When Credit cards perform Better Than Personal Loans?
Singaporeans can use Credit cards as they are better suited for purchases with smaller amounts or smaller debts, i.e., a few hundreds of dollars, which you can repay easily within a year.
If you ar going to purchase up to a few thousand dollars, you can pay it bit ack within a year or 18 months. To do this in the cheapest possible way, you need to apply for a credit card offering a 0% introductory Annual Percentage Rate (APR) on small purchases. If you are a good credit holder, you can enjoy a 0% APR credit card, which provides you with a loan without interest if you pay back the full amount of debt before the period ends.
When Personal loan Performs Better Than A Credit Card?
Personal loans are best known for bigger purchases when you need more than a year to pay off when you are not interested in overspending by a credit card’s unlimited credit facility.
If you try to borrow $5,000 and need more than a year to repay it, then opting for a personal loan is always better.
Most of the personal loan lenders can borrow a minimum amount of $1,000. In case you are a good credit holder, you have chances to borrow up to $100,000.
The main disadvantage of some personal loans is that it charges a one-time origination fee; which is 1-5% of the total loan amount.
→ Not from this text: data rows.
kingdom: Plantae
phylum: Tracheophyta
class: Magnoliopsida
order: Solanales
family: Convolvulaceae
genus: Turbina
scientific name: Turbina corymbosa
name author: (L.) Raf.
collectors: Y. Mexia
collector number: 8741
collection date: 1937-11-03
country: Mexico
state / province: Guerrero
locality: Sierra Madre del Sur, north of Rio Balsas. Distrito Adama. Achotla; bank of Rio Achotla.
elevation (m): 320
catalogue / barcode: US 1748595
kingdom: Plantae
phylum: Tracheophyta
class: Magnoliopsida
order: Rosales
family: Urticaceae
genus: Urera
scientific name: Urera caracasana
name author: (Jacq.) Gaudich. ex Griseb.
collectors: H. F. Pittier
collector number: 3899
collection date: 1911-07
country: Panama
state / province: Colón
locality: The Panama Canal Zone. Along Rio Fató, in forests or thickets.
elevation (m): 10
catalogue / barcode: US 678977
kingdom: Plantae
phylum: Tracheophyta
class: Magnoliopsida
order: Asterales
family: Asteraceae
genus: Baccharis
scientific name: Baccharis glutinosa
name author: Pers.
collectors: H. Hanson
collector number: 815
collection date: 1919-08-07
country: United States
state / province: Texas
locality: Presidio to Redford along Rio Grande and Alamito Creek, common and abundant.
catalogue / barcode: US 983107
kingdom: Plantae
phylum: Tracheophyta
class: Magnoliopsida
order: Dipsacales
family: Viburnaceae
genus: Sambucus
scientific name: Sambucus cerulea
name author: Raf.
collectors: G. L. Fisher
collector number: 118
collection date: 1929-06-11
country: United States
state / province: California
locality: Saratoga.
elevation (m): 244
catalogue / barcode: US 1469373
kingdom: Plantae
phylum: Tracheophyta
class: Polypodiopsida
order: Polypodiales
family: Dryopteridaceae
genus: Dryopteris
This huge amount has to pay in cash at the closing time. All the lenders on your loans do not take this fee, but first, make clear the fee amount and consider it when comparing the interest rates of different financial institutions.
To get the best personal loan, you must hold a good credit score, and the lender should mention their fees and rates without hiding any costs.
Which One To Choose?
Unlike credit cards, personal loans are the ultimate means to pay up your emergency fund if you can hold over a day or two. As personal loans offer low-interest rates against credit cards and predefined monthly installments, they are the obvious choice for financial emergencies than credit cards or cash advancements. If you want personal loans, go through the internet to check out the best personal loan providers in average costs in Singapore to make your process easy.
In The End
Before taking up a loan, search for various options available in the market, be it private money lenders or any other Govt. financial institution. Checking out carefully before signing any contract or knowing how much can I borrow from a money lender will keep you on the safe side.
For raising large amounts of cash quickly, such as for medical expenditure, Personal loans are the best way. Whatever your decision on taking up a credit card or personal loan, make sure to check out carefully the product specifications and acknowledge the reimbursement details depending on your loan amount and period.